CNN's Dana Bash fact checks Sen. Rob Portman on Keystone XL

Watch CNN’s Dana Bash Stop Rob Portman’s Keystone XL Lie Dead In Its Tracks

Last updated on July 18th, 2023 at 01:48 pm

Sen. Rob Portman tried to say that Keystone XL would make up for the Russian oil the US is not importing, but CNN’s Dana Bash gave him the facts.

Video:

Sen. Portman said on CNN’s State Of The Union, “When the president was elected, he said we’re going to cut off Keystone which is North American energy which is what we’re talking about. That was over 800,000 barrels per day, more than the Russian oil which was 600,000 barrels a day. Second, he issued an executive order stopping exploration on public lands and water. Finally, he’s rewriting this legislation that is now a regulation that has to do with permitting called waters of the United States. All of this is leading to less North American energy production. Specific policy decisions have been made.”

Bash responded:

Senator, a couple of things. On Keystone, I have not seen any report that it would have even been done in time to affect the crisis that’s happening now. It wouldn’t have been done until at least next year. On the public hands you’re talking about, that might be true, that he stopped production on public lands, but the administration has given more permits for drilling on private lands.

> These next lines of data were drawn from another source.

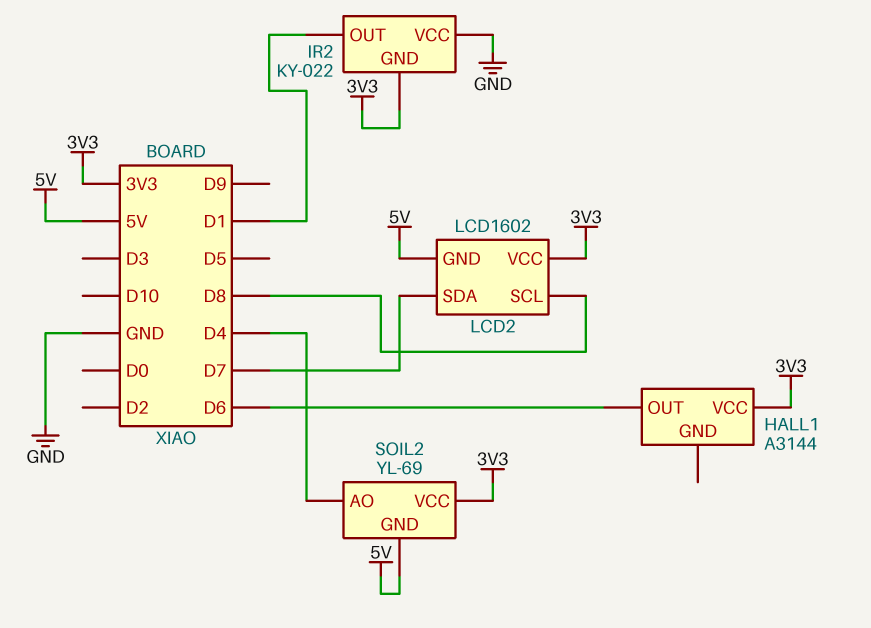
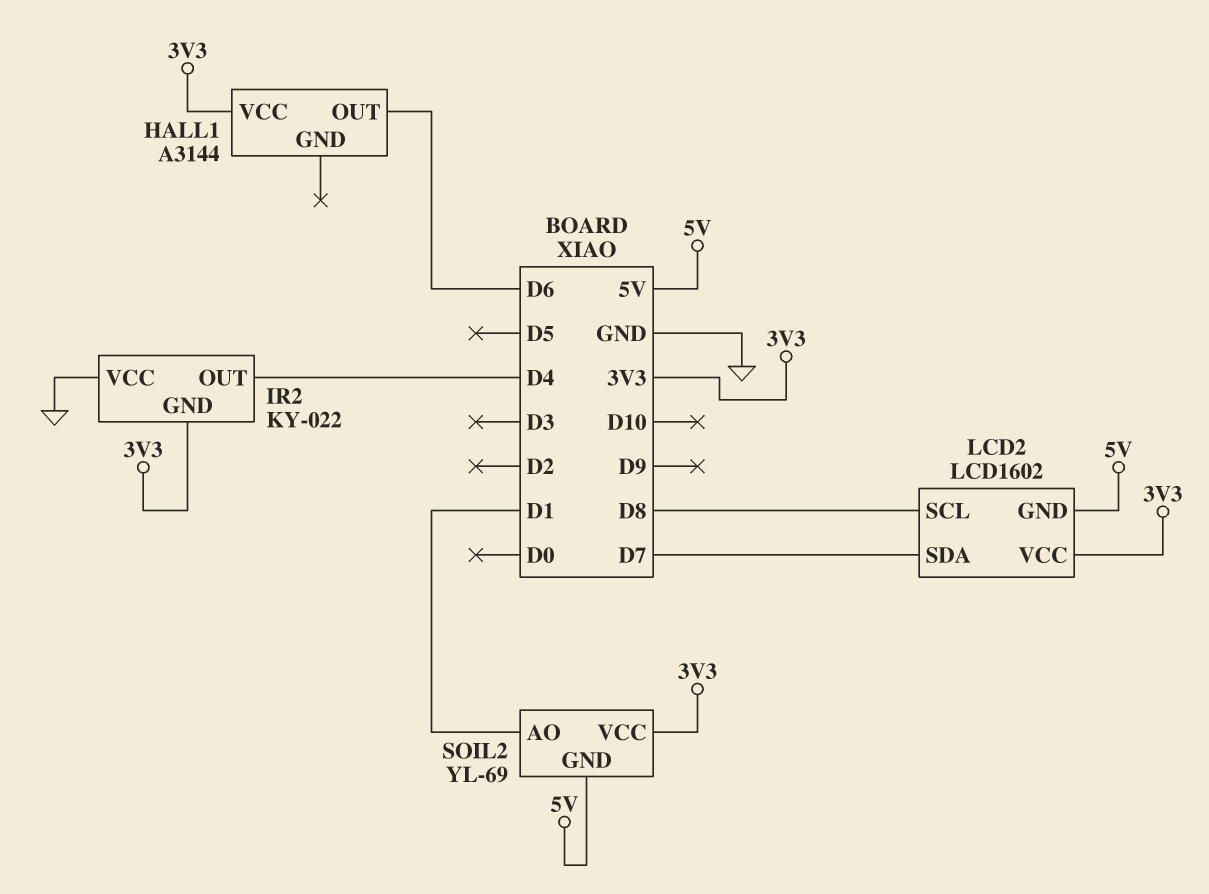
IR2 pin OUT: D1 -> D4
SOIL2 pin AO: D4 -> D1

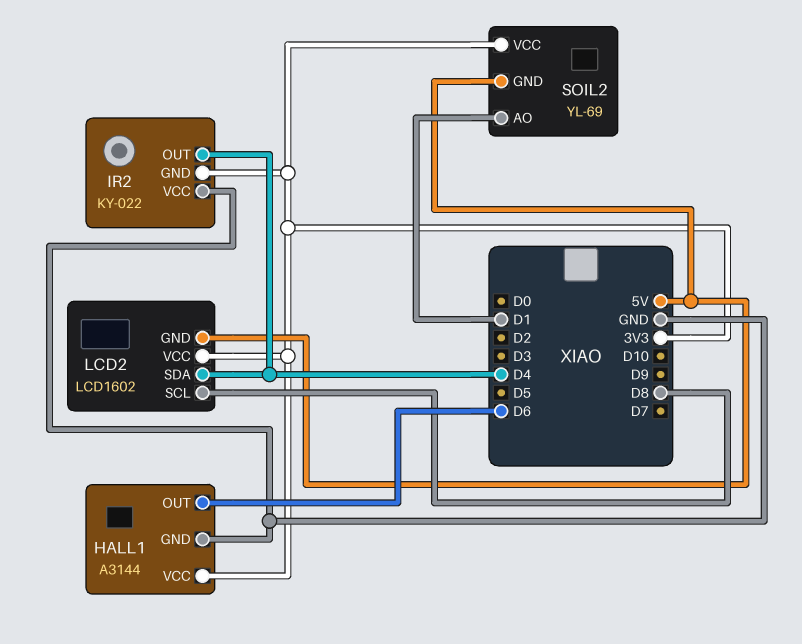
HALL1 pin GND: none -> GND
LCD2 pin SDA: D7 -> D4

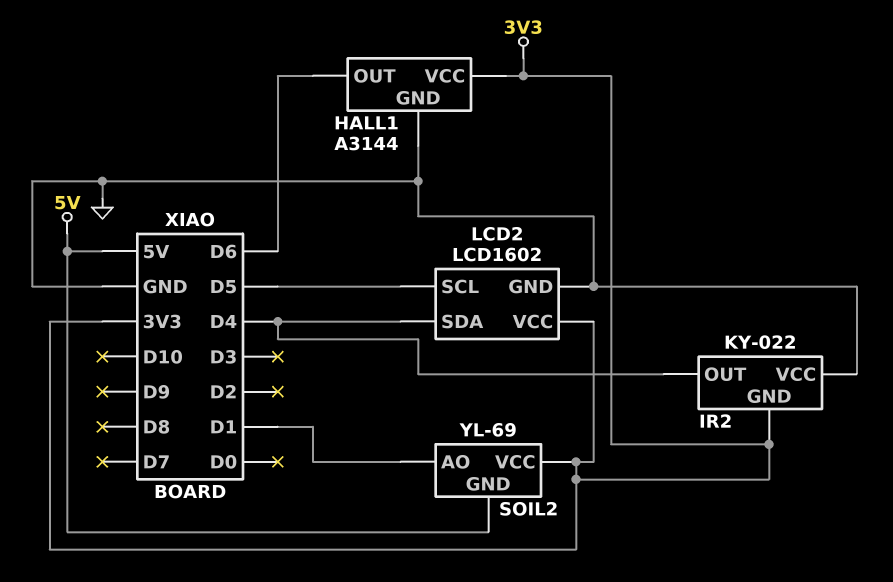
LCD2 pin GND: 5V -> GND
LCD2 pin SCL: D8 -> D5

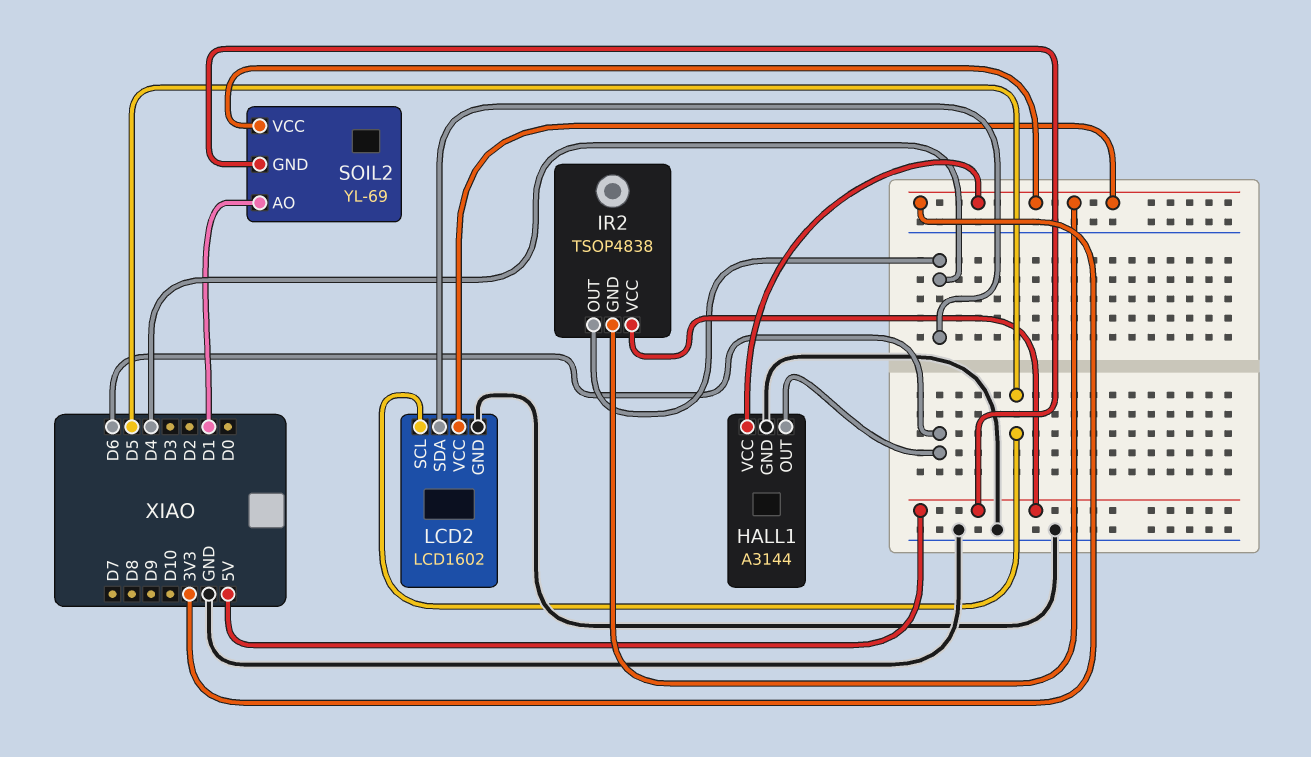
IR2: KY-022 -> TSOP4838
IR2 pin VCC: GND -> 5V

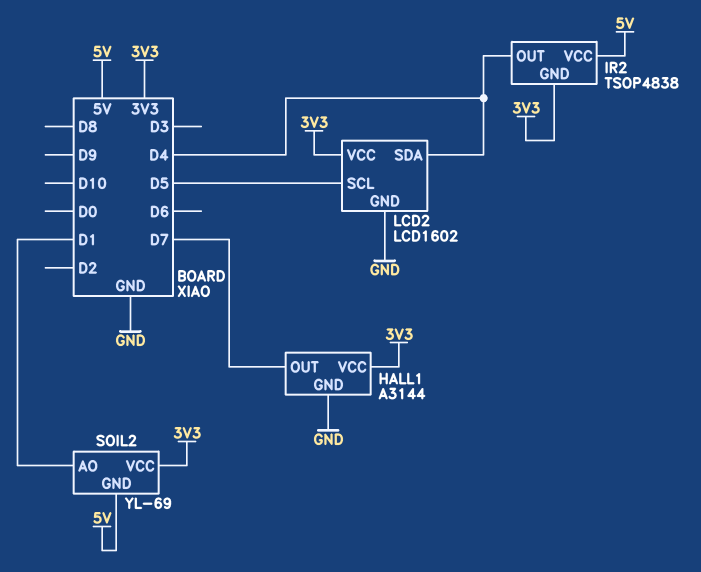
HALL1 pin OUT: D6 -> D7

In fact, I have a comment from Secretary Granholm saying take advantage of the leases you have, hire workers, get your rig up. Isn’t it true that this is really just because of the pandemic and all of the economic woes and the implications from the pandemic that we’re seeing now and then, of course, exacerbated by Russia?

Portman then shifted gears to the false claim that Biden wants to cut domestic energy production.

Domestic energy production has grown under Biden, but this is a fact that Republicans deny because it doesn’t fit the story that they attempting to sell.

The GOP plan would benefit the oil companies, not the American people.

The truth is that the Republican solution isn’t a solution at all, because the United States does not own the oil in its own ground. The oil is the property of the oil companies once it is extracted. The United States, without legislative changes, can’t tell the oil companies to keep the oil in the US.

Increased US production would add to the supply in the global market, but it would ease the crisis at home.

Keystone XL is a pipeline, not an oilfield, and it does nothing to increase the domestic supply of oil.

Sen. Portman was lying, and Dana Bash caught him.